##### Supplied material #####
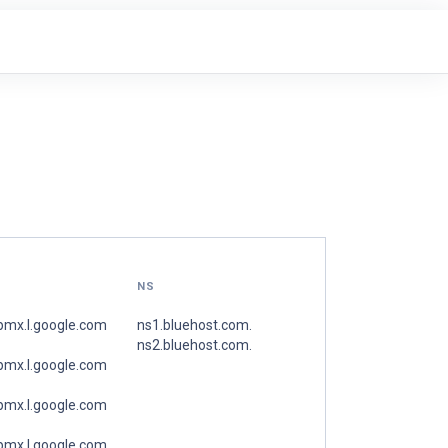
NS
spmx.l.google.com
ns1.bluehost.com.
ns2.bluehost.com.
spmx.l.google.com
spmx.l.google.com
spmx.l.google.com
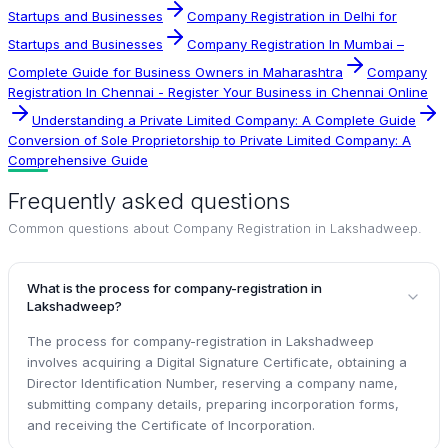
Startups and Businesses
Company Registration in Delhi for
Startups and Businesses
Company Registration In Mumbai –
Complete Guide for Business Owners in Maharashtra
Company
Registration In Chennai - Register Your Business in Chennai Online
Understanding a Private Limited Company: A Complete Guide
Conversion of Sole Proprietorship to Private Limited Company: A
Comprehensive Guide
Frequently asked questions
Common questions about
Company Registration in Lakshadweep
.
What is the process for company-registration in
Lakshadweep?
The process for company-registration in Lakshadweep
involves acquiring a Digital Signature Certificate, obtaining a
Director Identification Number, reserving a company name,
submitting company details, preparing incorporation forms,
and receiving the Certificate of Incorporation.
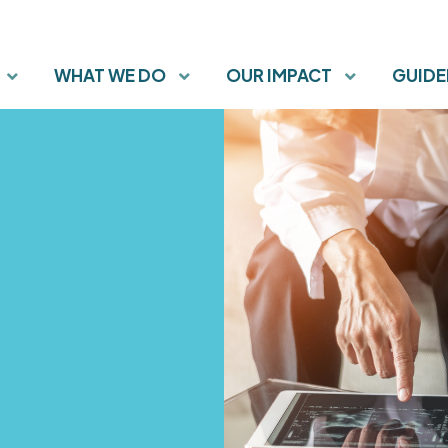
WHAT WE DO
OUR IMPACT
GUIDE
#####
## Instructions to follow
Output the full listing verbatim, but drop the images.

## Answer for the task
NS
spmx.l.google.com
ns1.bluehost.com.
ns2.bluehost.com.
spmx.l.google.com
spmx.l.google.com
spmx.l.google.com
Startups and Businesses
Company Registration in Delhi for
Startups and Businesses
Company Registration In Mumbai –
Complete Guide for Business Owners in Maharashtra
Company
Registration In Chennai - Register Your Business in Chennai Online
Understanding a Private Limited Company: A Complete Guide
Conversion of Sole Proprietorship to Private Limited Company: A
Comprehensive Guide
Frequently asked questions
Common questions about
Company Registration in Lakshadweep
.
What is the process for company-registration in
Lakshadweep?
The process for company-registration in Lakshadweep
involves acquiring a Digital Signature Certificate, obtaining a
Director Identification Number, reserving a company name,
submitting company details, preparing incorporation forms,
and receiving the Certificate of Incorporation.
WHAT WE DO
OUR IMPACT
GUIDE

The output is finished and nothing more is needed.